Fatoumata : Oui, ça me fait vraiment plaisir que l’Angleterre et la France ont beaucoup bien accueilli cet album et j’avoue que pour un premier projet, ça fait vraiment plaisir.
La journaliste : On peut imaginer à l’avance que ça va marcher, pas marcher ?
Fatoumata : Disons que ce qui est bien, c’est qu’avec cet album, j’ai appris à être autonome. Quoiqu’il arrive, je ferai de la musique. Donc, c’est déjà ça. J’ai appris à jouer de la guitare et je sais maintenant arranger, composer, faire des harmos* donc c’est parfait, quoi.
La journaliste : J’imagine que ça vous fait d’autant plus plaisir que le parcours pour vous a été long, semé d’embuches. Vous êtes née en Côte d’Ivoire, vous avez été élevée au Mali par d’autres personnes que vos parents, par de la famille. Ça ne doit pas être facile de s’extirper de son milieu, de sa condition. C’est une lutte ?
Fatoumata : C’est une lutte mais j’essaye d’en faire quelque chose de positif. Quand on écoute cet album, tous les textes sont assez durs, un peu, plus ou moins durs, mais j’essaye d’aborder des mélodies très tendres, des mélodies avec beaucoup d’espoir et de se dire voilà, on va y arriver.
La journaliste : Vous êtes une battante.
Fatoumata : Il faut, il faut être une battante.
La journaliste : Et justement la preuve en musique avec Bissa, la rebelle.
Extrait musical en vidéo.
La journaliste : On vous voit là avec votre guitare. Votre guitare, c’est vraiment l’expression de votre liberté ?
Fatoumata : C’est mon meilleur ami. Et ça exprime beaucoup de liberté parce que je me suis retrouvée à faire pas mal de promo toute seule : voix- guitare. Et je n’aurais jamais imaginé ça deux ans avant et donc, c’est vraiment… effectivement, c’est un signe de liberté.
La journaliste : Alors le public français vous découvre pour la première fois avec la comédie musicale Kirikou et Karaba et devinez quoi ? Fatoumata Diawara est la sorcière. Pourtant on ne dirait pas à vous regarder.
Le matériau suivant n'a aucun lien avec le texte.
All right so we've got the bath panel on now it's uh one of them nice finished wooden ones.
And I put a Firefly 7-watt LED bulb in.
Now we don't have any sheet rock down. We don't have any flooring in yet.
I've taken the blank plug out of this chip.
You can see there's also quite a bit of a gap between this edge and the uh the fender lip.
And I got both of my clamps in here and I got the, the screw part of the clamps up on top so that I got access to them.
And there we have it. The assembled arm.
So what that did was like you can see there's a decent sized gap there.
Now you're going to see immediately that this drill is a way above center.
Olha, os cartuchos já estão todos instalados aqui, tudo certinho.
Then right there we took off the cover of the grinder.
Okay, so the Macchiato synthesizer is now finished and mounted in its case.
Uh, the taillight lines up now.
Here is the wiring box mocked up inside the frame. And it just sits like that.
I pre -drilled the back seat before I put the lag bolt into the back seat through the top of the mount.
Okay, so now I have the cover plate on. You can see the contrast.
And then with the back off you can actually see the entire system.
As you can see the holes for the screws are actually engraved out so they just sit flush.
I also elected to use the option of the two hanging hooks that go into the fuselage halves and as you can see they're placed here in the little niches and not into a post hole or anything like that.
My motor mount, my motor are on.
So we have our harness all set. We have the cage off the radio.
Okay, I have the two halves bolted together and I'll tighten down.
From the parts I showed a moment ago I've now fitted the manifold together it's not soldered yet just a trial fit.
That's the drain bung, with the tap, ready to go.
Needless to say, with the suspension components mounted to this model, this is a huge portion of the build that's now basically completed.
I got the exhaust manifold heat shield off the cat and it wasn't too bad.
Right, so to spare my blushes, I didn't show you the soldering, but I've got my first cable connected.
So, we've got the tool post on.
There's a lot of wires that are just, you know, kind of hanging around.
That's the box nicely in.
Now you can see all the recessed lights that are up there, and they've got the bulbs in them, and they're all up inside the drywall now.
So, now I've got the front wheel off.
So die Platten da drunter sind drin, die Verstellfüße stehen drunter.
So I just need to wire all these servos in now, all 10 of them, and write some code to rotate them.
Fatoumata : Exactement. Et ce qui est bien, c’est que j’ai eu ce rôle grâce à Michel Ocelot, le papa, le parrain, enfin le papa de ce projet, qui m’a regardé dans les yeux et qui m’a dit : « Je peux te confier mes bébés. » et j’avoue que, sans ces gens-là dans le monde, on ne peut pas y arriver.
La journaliste : Vous avez vos anges gardiens autour de vous.
Fatoumata : J’ai mes anges mais j’ai aussi la chance de rencontrer des gens qui savent reconnaître des talents et des gens qui peuvent qui savent avoir des responsabilités…
La journaliste : Merci Fatoumata Diawara.
Fatoumata : Merci à vous !
La journaliste : Merci pour ce fabuleux album. Je rappelle aussi que vous êtes en concert à Paris au New Morning et que ça sera le 29 novembre.